Jefferies midstream analyst Christopher Sighinolfi said in a report in December that only Sunoco LP in his coverage area had an IDR structure (its parent is Energy Transfer). However, he thinks that mergers and acquisitions among midstream entities could follow the simplification trend.

“Simplified structures and improved governance may … encourage M&A as the scope of pro-forma deal uncertainty is narrower and reduced growth allows for a greater focus on commercial and operational efficiencies,” he wrote.

Sunoco CEO and president Joseph Kim said on a conference call with analysts last week that there weren’t any efforts being spent by either Sonoco or Energy Transfer on IDR elimination. 

“I think what you got to keep in mind is, two years ago, when we completed the 7-Eleven transaction, we laid out a plan and a strategy to create value for all our shareholders and we’re delivering on that,” he said. “We feel very confident that we’re going to continue to execute on this plan and continue to deliver value for all our stakeholders.”

The newly issued Shell Midstream common units are expected to receive distributions beginning with those made for the second quarter. The parties anticipate that the current structure for the IDRs will remain in place for the distributions made for the first quarter.

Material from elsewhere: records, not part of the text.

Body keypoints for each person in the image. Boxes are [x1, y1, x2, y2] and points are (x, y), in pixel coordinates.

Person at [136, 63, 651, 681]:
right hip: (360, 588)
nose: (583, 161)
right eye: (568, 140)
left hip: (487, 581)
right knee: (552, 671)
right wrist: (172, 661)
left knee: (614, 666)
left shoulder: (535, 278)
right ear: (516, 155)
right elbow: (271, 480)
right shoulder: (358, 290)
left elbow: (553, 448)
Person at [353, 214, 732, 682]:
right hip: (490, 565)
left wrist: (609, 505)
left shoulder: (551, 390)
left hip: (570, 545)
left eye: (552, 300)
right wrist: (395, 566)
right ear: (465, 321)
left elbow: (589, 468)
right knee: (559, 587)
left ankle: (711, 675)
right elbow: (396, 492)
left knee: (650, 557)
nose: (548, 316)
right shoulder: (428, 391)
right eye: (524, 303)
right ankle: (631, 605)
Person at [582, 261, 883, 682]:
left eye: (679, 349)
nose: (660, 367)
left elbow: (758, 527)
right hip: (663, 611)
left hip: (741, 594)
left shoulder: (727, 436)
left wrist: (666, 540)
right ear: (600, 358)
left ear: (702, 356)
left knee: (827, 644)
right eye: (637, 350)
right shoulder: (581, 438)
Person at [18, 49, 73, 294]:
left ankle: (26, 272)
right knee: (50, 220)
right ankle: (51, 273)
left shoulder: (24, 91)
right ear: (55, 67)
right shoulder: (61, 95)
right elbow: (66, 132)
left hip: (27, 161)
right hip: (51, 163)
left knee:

The preferred units will pay a 4% annual coupon rate and are convertible, at the sponsor’s option, after about two years and then after around three years, in each case subject to certain conditions. Royal Dutch Shell agreed to waive $20 million of common unit distributions per quarter for four quarters beginning with the distribution made for the second quarter.

The parties expect to close the transaction in the second quarter if it clears regulators, including under the Hart-Scott-Rodino Antitrust Improvements Act. After that, Shell Midstream’s general partner will hold a non-economic general partnership interest and around 270 million common units, or about 69% of Shell Midstream’s outstanding common units.